Recuerdo cuando Venezuela daba un bolívar para ayudar a la revolución cubana.
Cada venezolano – la inmensa mayoría – lo hacía con gusto, convencido de que de esa manera contribuía a derrotar la dictadura del sargento Fulgencio Batista.
El corrupto gobernante garantizaba a los turistas la “dulce vida”. A Cuba se le consideraba una gran bacanal. Cierto o no, esa era la imagen que irradiaba.
Cuando bajan de la Sierra Maestra, los barbudos victoriosos, encabezados por Fidel, la alegría es mundial. Se decía que había triunfado la libertad. Prometían elecciones libres a la vuelta de la esquina.
Eran momentos en los cuales se requería de gran coraje o valentía para afirmar que Fidel o el Che, su principal lugarteniente, eran comunistas. Hacerlo era convertirse casi en un hereje.
Se iniciaron los fusilamientos, y las persecuciones contra la Iglesia católica. No pocos sacerdotes cayeron, y numerosos fueron aventados al exilio. Las cárceles fueron abarrotadas y a la disidencia se le calificaba de gusanos, apátridas y de otras lindeces propias del léxico comunista.
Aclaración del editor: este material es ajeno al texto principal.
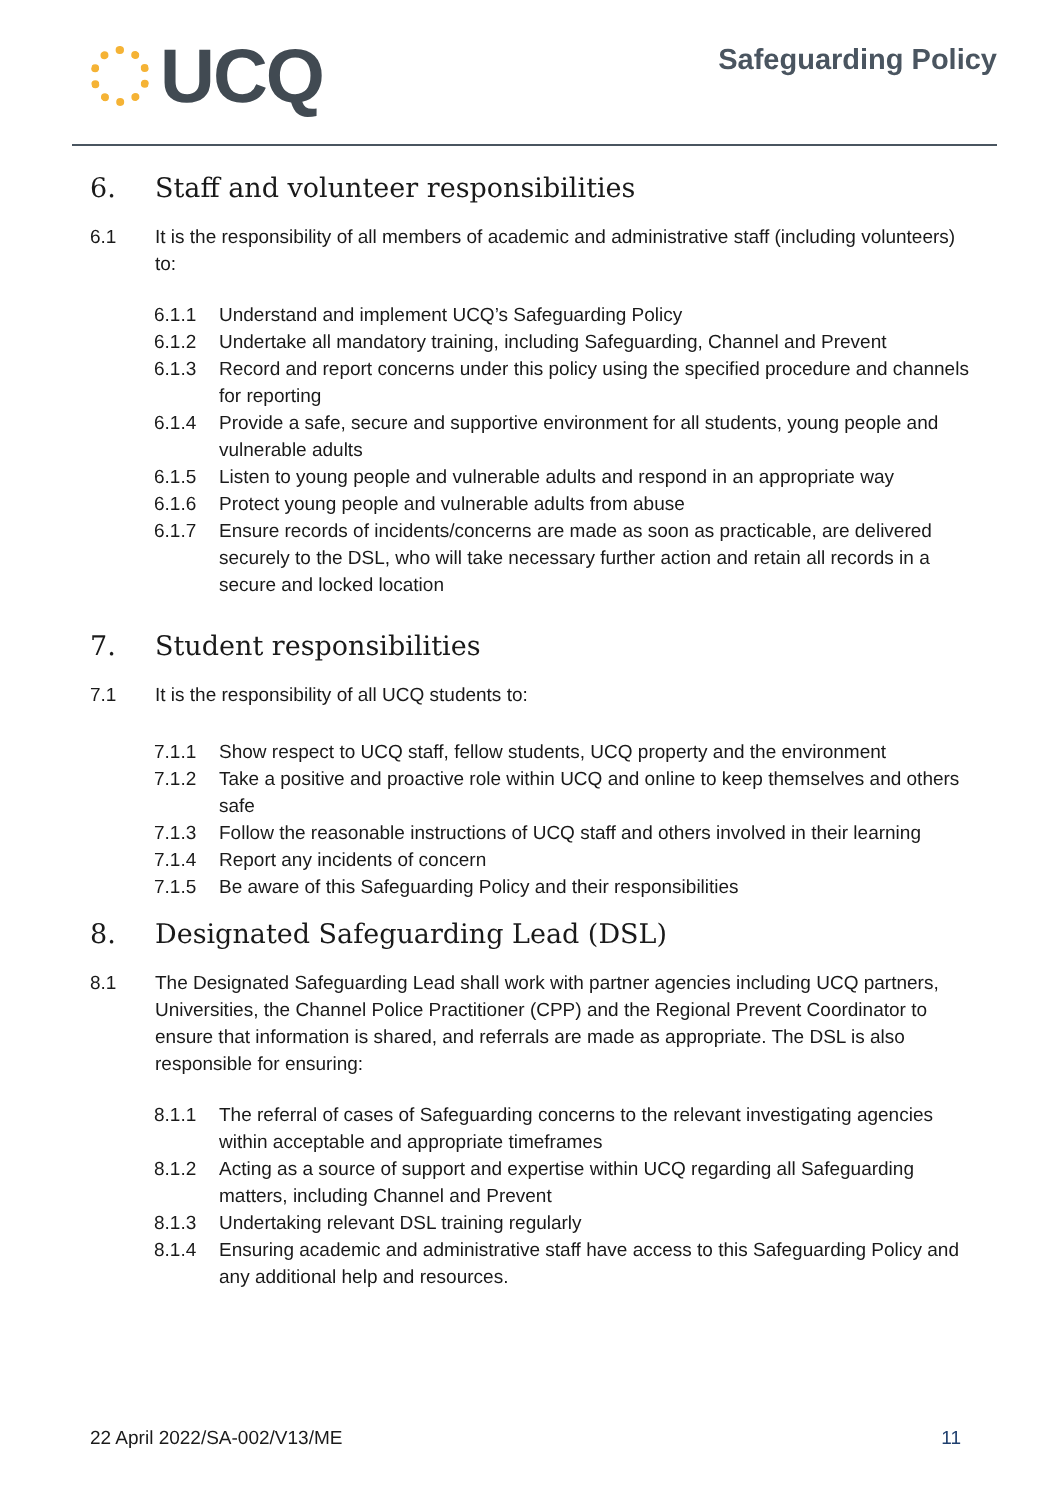UCQ
Safeguarding Policy
6. Staff and volunteer responsibilities
6.1 It is the responsibility of all members of academic and administrative staff (including volunteers) to:
6.1.1 Understand and implement UCQ’s Safeguarding Policy
6.1.2 Undertake all mandatory training, including Safeguarding, Channel and Prevent
6.1.3 Record and report concerns under this policy using the specified procedure and channels for reporting
6.1.4 Provide a safe, secure and supportive environment for all students, young people and vulnerable adults
6.1.5 Listen to young people and vulnerable adults and respond in an appropriate way
6.1.6 Protect young people and vulnerable adults from abuse
6.1.7 Ensure records of incidents/concerns are made as soon as practicable, are delivered securely to the DSL, who will take necessary further action and retain all records in a secure and locked location
7. Student responsibilities
7.1 It is the responsibility of all UCQ students to:
7.1.1 Show respect to UCQ staff, fellow students, UCQ property and the environment
7.1.2 Take a positive and proactive role within UCQ and online to keep themselves and others safe
7.1.3 Follow the reasonable instructions of UCQ staff and others involved in their learning
7.1.4 Report any incidents of concern
7.1.5 Be aware of this Safeguarding Policy and their responsibilities
8. Designated Safeguarding Lead (DSL)
8.1 The Designated Safeguarding Lead shall work with partner agencies including UCQ partners, Universities, the Channel Police Practitioner (CPP) and the Regional Prevent Coordinator to ensure that information is shared, and referrals are made as appropriate. The DSL is also responsible for ensuring:
8.1.1 The referral of cases of Safeguarding concerns to the relevant investigating agencies within acceptable and appropriate timeframes
8.1.2 Acting as a source of support and expertise within UCQ regarding all Safeguarding matters, including Channel and Prevent
8.1.3 Undertaking relevant DSL training regularly
8.1.4 Ensuring academic and administrative staff have access to this Safeguarding Policy and any additional help and resources.
22 April 2022/SA-002/V13/ME 11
A nadie se le creía que no todos lo eran y que si lo eran no tenían que ser víctimas de tan crueles y sanguinarios procederes.
Conocí a algunos cubanos exiliados, en Maracaibo, que eran y son ejemplos de dignidad, decoro, eficiencia profesional y honestidad. Uno de ellos, de profunda convicción cristiana católica, fue más que un amigo.
Betancourt derrotó a la vedette de entonces cuando, la revolución cubana invadió a Venezuela por Machurucuto. El Ejército venezolano actuó patrióticamente en defensa de la soberanía nacional. Betancourt había negado ayuda a Castro en los arbores de 1959 cuando se estrenaba la democracia en la patria del paladín de la libertad: Simón Bolívar.
Rómulo Betancourt sería un gran presidente y no aceptó la reelección en su momento.
Juan XXIII, el Papa Bueno, excomulgó en esos días a Fidel Castro. El humilde y bondadoso santo Papa, tuvo el coraje de convocar el Concilio Ecuménico Vaticano II, innovador y vigente aun, interpretando los signos de los tiempos que clamaban libertad y justicia.
Fidel hace pensar.
Hombre de indiscutible talento y carisma ha debido leer, releer e internalizar a Maquiavelo, uno de los grandes personajes del Renacimiento ocurrido en Europa en el siglo XVI. Ha debido hacerlo con El Príncipe, obra máxima del florentino, que es un tratado de relaciones políticas que se refieren a cómo debe ser un gobernante: diestro en el engaño, de virtudes solo aparentes, amoral, indiferente, por tanto, al bien y al mal, moverse según los vientos, concentrar en él todos los poderes, autoritario, ser él la ley, y el único, por sus cualidades excepcionales – se lo cree – capaz de ser el príncipe.
Fidel creyó todo eso. Sumió a su pueblo en el dolor afuera y adentro.
Acaba de asistir al VI Congreso del PCC y no habló, el hombre de los interminables discursos. Días atrás se concretó a enviar un mensaje de pocas palabras: “Que hagan las reformas necesarias”.
Es su final. De un silencio ruidoso, como dijera Omar Barboza en, Cuba: Rectifica o se hunde (Panorama, 9-5-11). Y de aceptación de las palabras de su heredero, actual presidente de Cuba, de que ningún funcionario de alta jerarquía podrá durar más de diez años en el poder… él, que duró al frente del mismo, más de cincuenta años.
José Vicente Rangel, pienso yo, le rinde homenaje en su final, citando a Juan Pablo II – determinante en la caída del comunismo – quien manifestó a Bertone, cardenal, que fue Fidel Castro el presidente que más se preparó para recibirlo leyendo sus Encíclicas y todos sus artículos (Rangel, José Vicente. Claves. Panorama, 9-5-11).